= Agglutinin =

Substance in blood that can promote coagulation and clumping of particles

An agglutinin is a substance in the blood that causes particles to coagulate and aggregate; that is, to change from fluid-like state to a thickened-mass (solid) state.

Agglutinins can be antibodies that cause antigens to aggregate by binding to the antigen-binding sites of antibodies. Agglutinins can also be any substance other than antibodies, such as sugar-binding protein lectins.

When an agglutinin is added to a uniform suspension of particles, such as bacteria or blood, in a test tube (in vitro), agglutinin binds to the agglutinin-specific structure on the particle causing the particles to aggregate and fall to the bottom, leaving a clear suspension. This phenomenon known as agglutination is of great importance in medicine, as it serves as a diagnostic tool.

==Medical relevance==
Reaction of particles with agglutinin is used to indicate present or past host contact with a pathogen. A host infected with a pathogen produces antibodies to neutralize the pathogen. As a result, the blood of a host applied to a diagnostic kit causes the aggregation of the pathogenic particles due to the antigen-agglutinin interaction. Conversely, agglutination can also be used to identify new bacteria or cells with a specific antigen by exposing them to serum containing known agglutinins.

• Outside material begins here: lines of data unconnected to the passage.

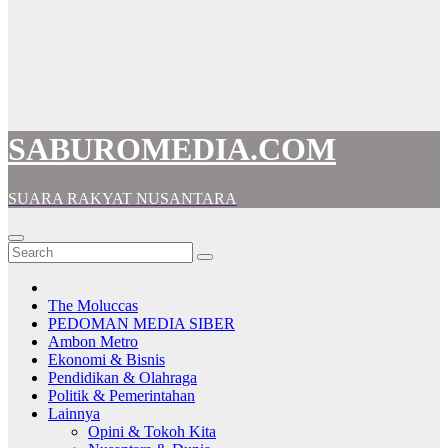
SABUROMEDIA.COM
SUARA RAKYAT NUSANTARA
The Moluccas
PEDOMAN MEDIA SIBER
Ambon Metro
Ekonomi & Bisnis
Pendidikan & Olahraga
Politik & Pemerintahan
Lainnya
Opini & Tokoh Kita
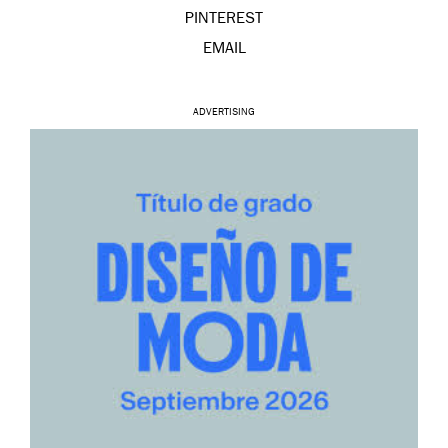
PINTEREST
EMAIL
ADVERTISING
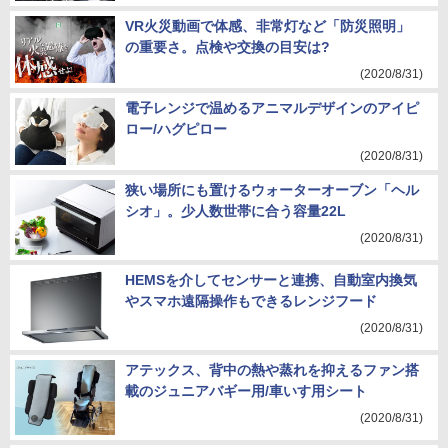
VR火災動画で体感、非常灯など「防災照明」
の重要さ。点検や交換の目安は?
(2020/8/31)
電子レンジで温めるアニマルデザインのアイピ
ロー/ハグピロー
(2020/8/31)
狭い場所にも置けるウォーターオーブン「ヘル
シオ」。少人数世帯に合う容量22L
(2020/8/31)
HEMSを介してセンサーと連携、自動室内換気
やスマホ遠隔操作もできるレンジフード
(2020/8/31)
アテックス、背中の熱や蒸れを抑えるファン搭
載のジュニアバギー用/車いす用シート
(2020/8/31)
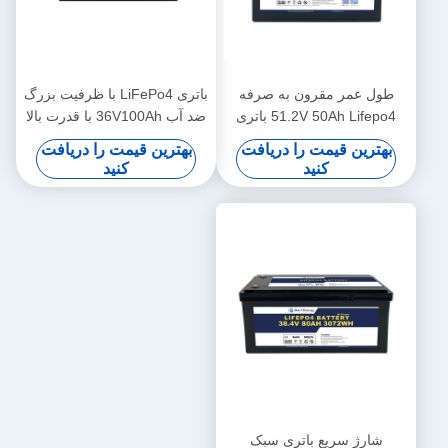
طول عمر مقرون به صرفه
باتری LiFePo4 با ظرفیت بزرگ
51.2V 50Ah Lifepo4 باتری
ضد آب 36V100Ah با قدرت بالا
3000 چرخه برای سیستم ذخیره
برای وسایل نقلیه الکتریکی
بهترین قیمت را دریافت
بهترین قیمت را دریافت
سازی
کنید
کنید
شارژ سریع باتری سبک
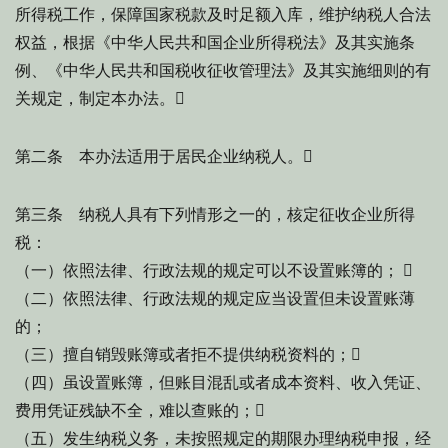
所得税工作，保障国家税款及时足额入库，维护纳税人合法
权益，根据《中华人民共和国企业所得税法》及其实施条
例、《中华人民共和国税收征收管理法》及其实施细则的有
关规定，制定本办法。
第二条 本办法适用于居民企业纳税人。
第三条 纳税人具有下列情形之一的，核定征收企业所得
税：
（一）依照法律、行政法规的规定可以不设置账簿的； 
（二）依照法律、行政法规的规定应当设置但未设置账薄
的；
（三）擅自销毁账簿或者拒不提供纳税资料的；
（四）虽设置账簿，但账目混乱或者成本资料、收入凭证、
费用凭证残缺不全，难以查账的；
（五）发生纳税义务，未按照规定的期限办理纳税申报，经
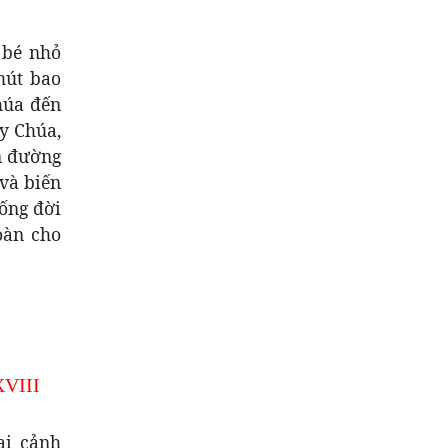
 bé nhỏ
hút bao
húa đến
y Chúa,
on đường
 và biến
ống đời
oàn cho
XVIII
ại cảnh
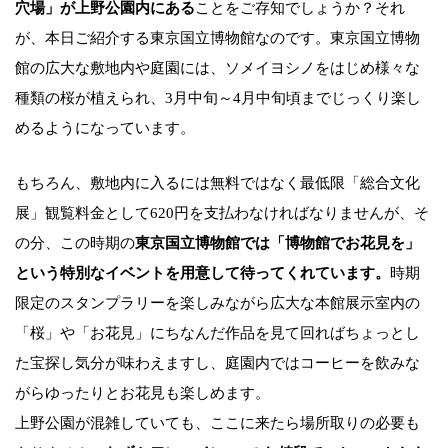
穴場」が上野公園内にある
ことをご存知でしょうか？それ
が、本日ご紹介する東京国立博物館なのです。東京国立博物
館の広大な敷地内や庭園には、ソメイヨシノをはじめ様々な
種類の桜が植えられ、3月中旬～4月中旬頃までじっくり楽し
めるようになっています。
もちろん、敷地内に入るには無料ではなく最低限「総合文化
展」観覧料金として620円を支払わなければなりませんが、そ
の分、この時期の
東京国立博物館では「博物館でお花見を」
という特別なイベントを用意して待ってくれています。
時期
限定のスタンプラリーを楽しみながら広大な本館展示室内の
「桜」や「お花見」にちなんだ作品を見て回ればちょっとし
た宝探し気分が味わえますし、庭園内ではコーヒーを飲みな
がらゆったりとお花見も楽しめます。
上野公園が混雑していても、ここに来たら場所取りの必要も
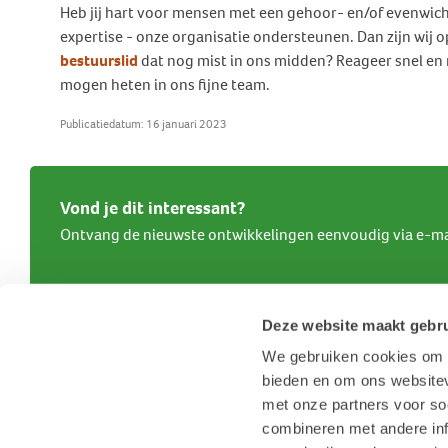
Heb jij hart voor mensen met een gehoor- en/of evenwich
expertise - onze organisatie ondersteunen. Dan zijn wij op
bestuurslid
dat nog mist in ons midden? Reageer snel en
mogen heten in ons fijne team.
Publicatiedatum: 16 januari 2023
Vond je dit interessant?
Ontvang de nieuwste ontwikkelingen eenvoudig via e-ma
Deze website maakt gebru
We gebruiken cookies om c
bieden en om ons websitev
met onze partners voor so
combineren met andere inf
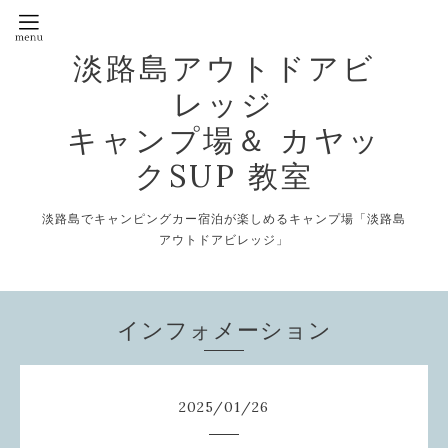
淡路島アウトドアビ
レッジ
キャンプ場＆ カヤッ
クSUP 教室
淡路島でキャンピングカー宿泊が楽しめるキャンプ場「淡路島
アウトドアビレッジ」
インフォメーション
2025
/
01
/
26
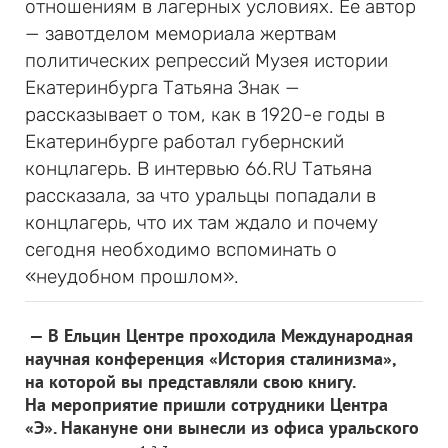
отношениям в лагерных условиях. Ее автор
— завотделом мемориала жертвам
политических репрессий Музея истории
Екатеринбурга Татьяна Знак —
рассказывает о том, как в 1920-е годы в
Екатеринбурге работал губернский
концлагерь. В интервью 66.RU Татьяна
рассказала, за что уральцы попадали в
концлагерь, что их там ждало и почему
сегодня необходимо вспоминать о
«неудобном прошлом».
— В Ельцин Центре проходила Международная
научная конференция «История сталинизма»,
на которой вы представляли свою книгу.
На мероприятие пришли сотрудники Центра
«Э». Накануне они вынесли из офиса уральского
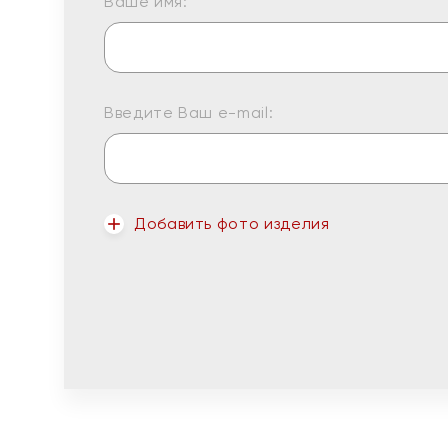
Ваше имя:
Введите Ваш e-mail:
Добавить фото изделия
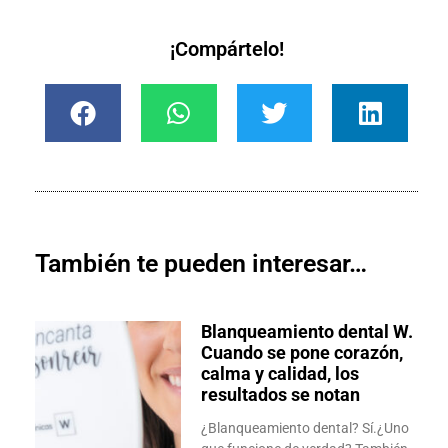
¡Compártelo!
También te pueden interesar…
Blanqueamiento dental W.
Cuando se pone corazón,
calma y calidad, los
resultados se notan
¿Blanqueamiento dental? Sí.¿Uno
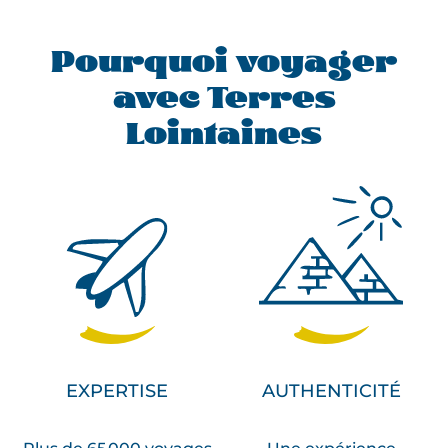
Pourquoi voyager
avec Terres
Lointaines
EXPERTISE
AUTHENTICITÉ
Plus de 65 000 voyages
Une expérience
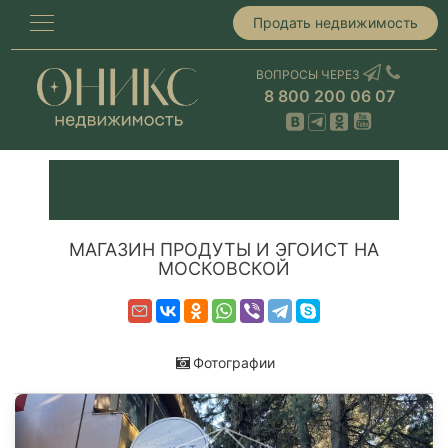
Продать недвижимость
ВОПРОСЫ ЧЕРЕЗ
8 800 200 06 07
МАГАЗИН ПРОДУТЫ И ЭГОИСТ НА
МОСКОВСКОЙ
Фотографии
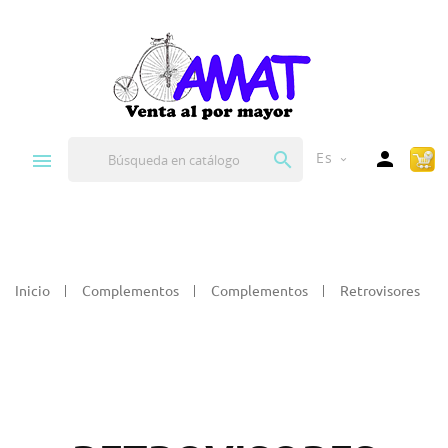


Es
expand_more
Inicio
Complementos
Complementos
Retrovisores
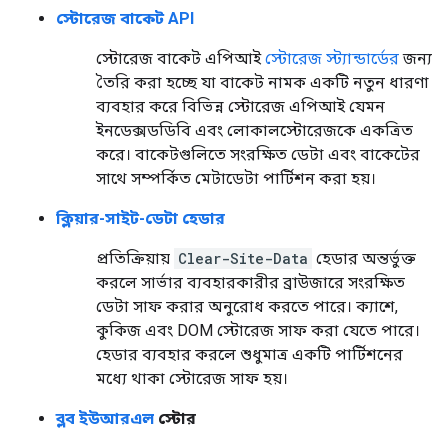
স্টোরেজ বাকেট API
স্টোরেজ বাকেট এপিআই
স্টোরেজ স্ট্যান্ডার্ডের
জন্য
তৈরি করা হচ্ছে যা বাকেট নামক একটি নতুন ধারণা
ব্যবহার করে বিভিন্ন স্টোরেজ এপিআই যেমন
ইনডেক্সডডিবি এবং লোকালস্টোরেজকে একত্রিত
করে। বাকেটগুলিতে সংরক্ষিত ডেটা এবং বাকেটের
সাথে সম্পর্কিত মেটাডেটা পার্টিশন করা হয়।
ক্লিয়ার-সাইট-ডেটা হেডার
প্রতিক্রিয়ায়
Clear-Site-Data
হেডার অন্তর্ভুক্ত
করলে সার্ভার ব্যবহারকারীর ব্রাউজারে সংরক্ষিত
ডেটা সাফ করার অনুরোধ করতে পারে। ক্যাশে,
কুকিজ এবং DOM স্টোরেজ সাফ করা যেতে পারে।
হেডার ব্যবহার করলে শুধুমাত্র একটি পার্টিশনের
মধ্যে থাকা স্টোরেজ সাফ হয়।
ব্লব ইউআরএল
স্টোর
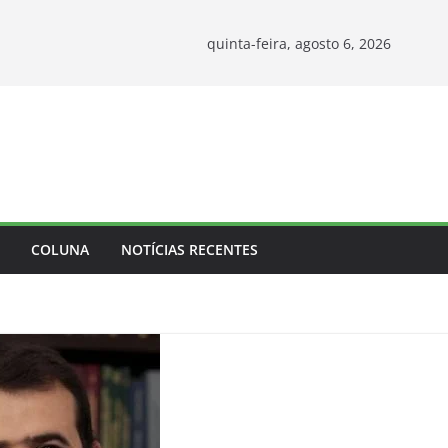
quinta-feira, agosto 6, 2026
COLUNA
NOTÍCIAS RECENTES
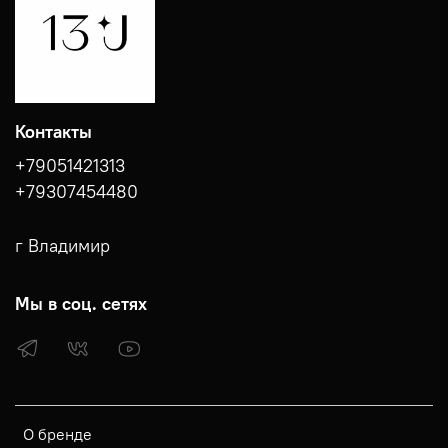
Контакты
+79051421313
+79307454480
г Владимир
Мы в соц. сетях
О бренде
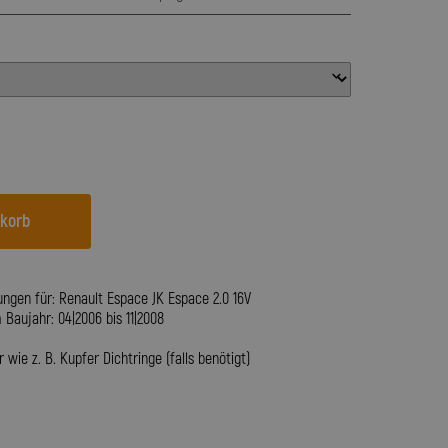
nkorb
ungen für: Renault Espace JK Espace 2.0 16V
aujahr: 04|2006 bis 11|2008
wie z. B. Kupfer Dichtringe (falls benötigt)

Agglutination, using blood agglutinins known as hemagglutinins, is used diagnostically to identify blood types of human beings based on the reaction between the erythrocyte (red blood cell) antigens and agglutinins. Human erythrocytes have two main types of antigens (Antigen A and B) expressed in different combinations to give either erythrocytes that express only antigen A, antigen B, antigen A and B together or no antigen at all. When erythrocytes are exposed to hemagglutinins (anti-A and Anti-B antibodies), those expressing antigen A or B coagulate upon contacting anti-A and anti-B hemagglutinins respectively. Erythrocytes expressing both antigens coagulate upon contacting either anti-A or anti-B hemagglutinins while those not expressing any antigen do not coagulate upon contact with any hemagglutinin. This technique serves as a quick and effective method for identifying the blood type of a person and it is essential when blood transfusion has to be performed quickly to replenish lost blood.

==Diseases==

Agglutinin might also be associated with diseases of which the most common is an autoimmune disease known as cold agglutinin disease. In cold agglutinin disease, the body produces agglutinins or antibodies that coagulate erythrocytes and lyse them at room temperature or lower. Under normal circumstances, the lifespan of erythrocytes is 120 days after which they are degraded by the spleen. In individuals that have cold agglutinin disease, the lifespan of erythrocytes is shortened. The rate of erythrocyte production by the bone marrow is lower than the rate of destruction, thus, individuals with cold agglutinin disease develop a form of anemia. A body might produce agglutinins to attack the erythrocytes due to allergies to foods, inhalants, chemicals and infections. A person suffering from this condition will likely have cooler body parts such as fingers, nose, and ears attacked more often than warmer areas such as armpits.